Gli oscuri anni della formazione del dittatore sono al centro dell’ultima fatica di Simon Sebag Montefiore, storico inglese già autore di uno studio – “Gli uomini di Stalin” – sulla carriera politica del leader sovietico e sul suo entourage. Un volume documentatissimo, questo “Il giovane Stalin” (Longanesi 2010, 554 pagine, 29 €), frutto di anni di ricerca negli archivi di tutta l’Europa e dell’ex blocco sovietico: Sebag Montefiore non ha scavato solamente fra le carte moscovite rese disponibili agli studiosi negli ultimi anni, ma ha inseguito Stalin fino in Georgia per ricostruire l’ambiente famigliare e scolastico, la quotidianità della famiglia Džugašvili.

Lo storico può così raccontare l’infanzia del piccolo Soso – questo il soprannome di Stalin nell’ambiente domestico – nell’universo crudo e arretrato della provincia georgiana e tracciare ritratti efficaci dei genitori del futuro dittatore: la madre Ekaterina detta Keke - donna intelligente, religiosa e instancabile nel cercare un futuro migliore per il figlio - e il padre Vissarion soprannominato “Beso il Matto”, calzolaio psichicamente instabile. Nelle strade del paese di Gori, dove Soso frequenta una scuola ecclesiastica, e fra le mura di casa la violenza e l’alcolismo sono realtà drammaticamente evidenti: è in questo mondo che Josif impara a essere rapinatore e assassino, donnaiolo e poeta, uomo d’azione capace di rischiare in prima persona ed esperto tessitore di intrighi.

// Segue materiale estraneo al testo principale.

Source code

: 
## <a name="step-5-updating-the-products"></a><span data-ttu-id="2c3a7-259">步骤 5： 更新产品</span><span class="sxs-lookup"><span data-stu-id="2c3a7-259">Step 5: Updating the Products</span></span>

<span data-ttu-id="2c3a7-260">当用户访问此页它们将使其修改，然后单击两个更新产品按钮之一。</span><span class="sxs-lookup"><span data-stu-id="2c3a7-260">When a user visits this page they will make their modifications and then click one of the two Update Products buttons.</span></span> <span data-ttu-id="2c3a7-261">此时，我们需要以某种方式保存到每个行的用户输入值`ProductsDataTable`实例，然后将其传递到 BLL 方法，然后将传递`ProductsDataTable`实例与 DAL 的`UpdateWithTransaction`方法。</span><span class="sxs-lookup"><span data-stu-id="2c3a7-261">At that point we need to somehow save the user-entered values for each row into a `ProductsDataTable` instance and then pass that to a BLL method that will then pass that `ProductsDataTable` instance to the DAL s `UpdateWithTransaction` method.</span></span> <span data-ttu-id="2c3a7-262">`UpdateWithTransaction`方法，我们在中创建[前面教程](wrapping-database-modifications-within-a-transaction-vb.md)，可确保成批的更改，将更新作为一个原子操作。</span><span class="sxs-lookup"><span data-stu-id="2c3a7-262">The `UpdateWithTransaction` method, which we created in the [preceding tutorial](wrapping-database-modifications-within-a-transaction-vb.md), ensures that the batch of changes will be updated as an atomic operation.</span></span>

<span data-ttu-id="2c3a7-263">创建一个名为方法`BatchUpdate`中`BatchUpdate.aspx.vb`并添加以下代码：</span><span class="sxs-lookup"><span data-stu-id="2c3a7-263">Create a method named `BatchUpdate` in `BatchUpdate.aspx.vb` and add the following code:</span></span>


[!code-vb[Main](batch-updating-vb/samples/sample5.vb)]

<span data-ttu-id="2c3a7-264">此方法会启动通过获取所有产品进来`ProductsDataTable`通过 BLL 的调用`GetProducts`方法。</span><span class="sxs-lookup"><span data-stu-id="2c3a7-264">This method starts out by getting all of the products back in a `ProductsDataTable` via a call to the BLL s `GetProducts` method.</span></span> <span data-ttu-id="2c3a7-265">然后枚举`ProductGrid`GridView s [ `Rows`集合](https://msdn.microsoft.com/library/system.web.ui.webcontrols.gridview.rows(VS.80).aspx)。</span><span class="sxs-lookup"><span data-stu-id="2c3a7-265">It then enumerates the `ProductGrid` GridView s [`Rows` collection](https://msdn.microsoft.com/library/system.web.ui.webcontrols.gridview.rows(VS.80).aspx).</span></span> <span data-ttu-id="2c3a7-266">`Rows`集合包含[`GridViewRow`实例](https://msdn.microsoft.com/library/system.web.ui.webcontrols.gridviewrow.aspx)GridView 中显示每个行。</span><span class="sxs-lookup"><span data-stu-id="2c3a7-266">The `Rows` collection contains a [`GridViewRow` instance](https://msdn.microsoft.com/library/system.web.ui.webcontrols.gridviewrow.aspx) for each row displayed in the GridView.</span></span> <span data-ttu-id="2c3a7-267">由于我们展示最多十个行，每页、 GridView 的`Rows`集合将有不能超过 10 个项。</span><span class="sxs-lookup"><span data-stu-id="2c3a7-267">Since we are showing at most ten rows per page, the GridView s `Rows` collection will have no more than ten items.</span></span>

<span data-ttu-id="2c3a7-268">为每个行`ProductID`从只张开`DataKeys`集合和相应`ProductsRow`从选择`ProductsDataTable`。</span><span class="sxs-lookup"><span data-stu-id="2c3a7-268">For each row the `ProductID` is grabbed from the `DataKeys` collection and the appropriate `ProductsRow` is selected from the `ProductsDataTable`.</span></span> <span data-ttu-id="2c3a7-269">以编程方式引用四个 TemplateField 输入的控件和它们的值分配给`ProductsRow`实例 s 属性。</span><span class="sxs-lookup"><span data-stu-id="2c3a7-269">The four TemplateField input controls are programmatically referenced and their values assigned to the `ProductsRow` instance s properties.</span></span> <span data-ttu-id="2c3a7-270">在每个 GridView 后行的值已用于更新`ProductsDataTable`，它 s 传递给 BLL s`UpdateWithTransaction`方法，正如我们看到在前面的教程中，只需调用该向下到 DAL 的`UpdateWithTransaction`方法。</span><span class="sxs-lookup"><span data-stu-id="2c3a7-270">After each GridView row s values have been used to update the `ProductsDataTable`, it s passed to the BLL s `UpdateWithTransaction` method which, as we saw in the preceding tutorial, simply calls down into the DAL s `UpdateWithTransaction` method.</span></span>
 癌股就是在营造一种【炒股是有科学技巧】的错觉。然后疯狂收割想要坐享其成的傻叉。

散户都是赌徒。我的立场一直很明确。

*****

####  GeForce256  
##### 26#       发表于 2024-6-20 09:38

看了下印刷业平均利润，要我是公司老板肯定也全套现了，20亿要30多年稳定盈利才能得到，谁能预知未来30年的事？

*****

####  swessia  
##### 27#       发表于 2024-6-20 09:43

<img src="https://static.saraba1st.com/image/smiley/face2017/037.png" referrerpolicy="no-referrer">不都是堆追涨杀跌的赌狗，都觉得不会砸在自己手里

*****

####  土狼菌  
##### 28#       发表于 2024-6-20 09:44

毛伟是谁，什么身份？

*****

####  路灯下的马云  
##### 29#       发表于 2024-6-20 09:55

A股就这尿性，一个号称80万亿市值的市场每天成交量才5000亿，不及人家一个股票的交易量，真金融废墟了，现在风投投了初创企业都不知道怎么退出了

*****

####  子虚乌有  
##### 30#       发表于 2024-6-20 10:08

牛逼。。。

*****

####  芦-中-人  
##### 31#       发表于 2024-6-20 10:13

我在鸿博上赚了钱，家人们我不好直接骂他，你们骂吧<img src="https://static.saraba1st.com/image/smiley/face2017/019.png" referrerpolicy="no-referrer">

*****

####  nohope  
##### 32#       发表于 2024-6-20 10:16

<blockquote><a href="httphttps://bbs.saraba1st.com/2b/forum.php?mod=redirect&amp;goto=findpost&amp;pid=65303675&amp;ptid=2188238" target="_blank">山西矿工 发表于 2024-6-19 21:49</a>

L’affresco creato da Sebag Montefiore è potente nell’insieme quanto minuzioso nei dettagli, preciso anche dove lo storico concede qualcosa al romanzesco; e se qualche volta si ha l’impressione che il biografo ceda al fascino del dittatore, è bene ricordare come il piccolo Soso abbia poi tenuto in pugno con risolutezza, acume politico e – certamente – brutalità un impero costruito anche sul culto della sua tirannica personalità.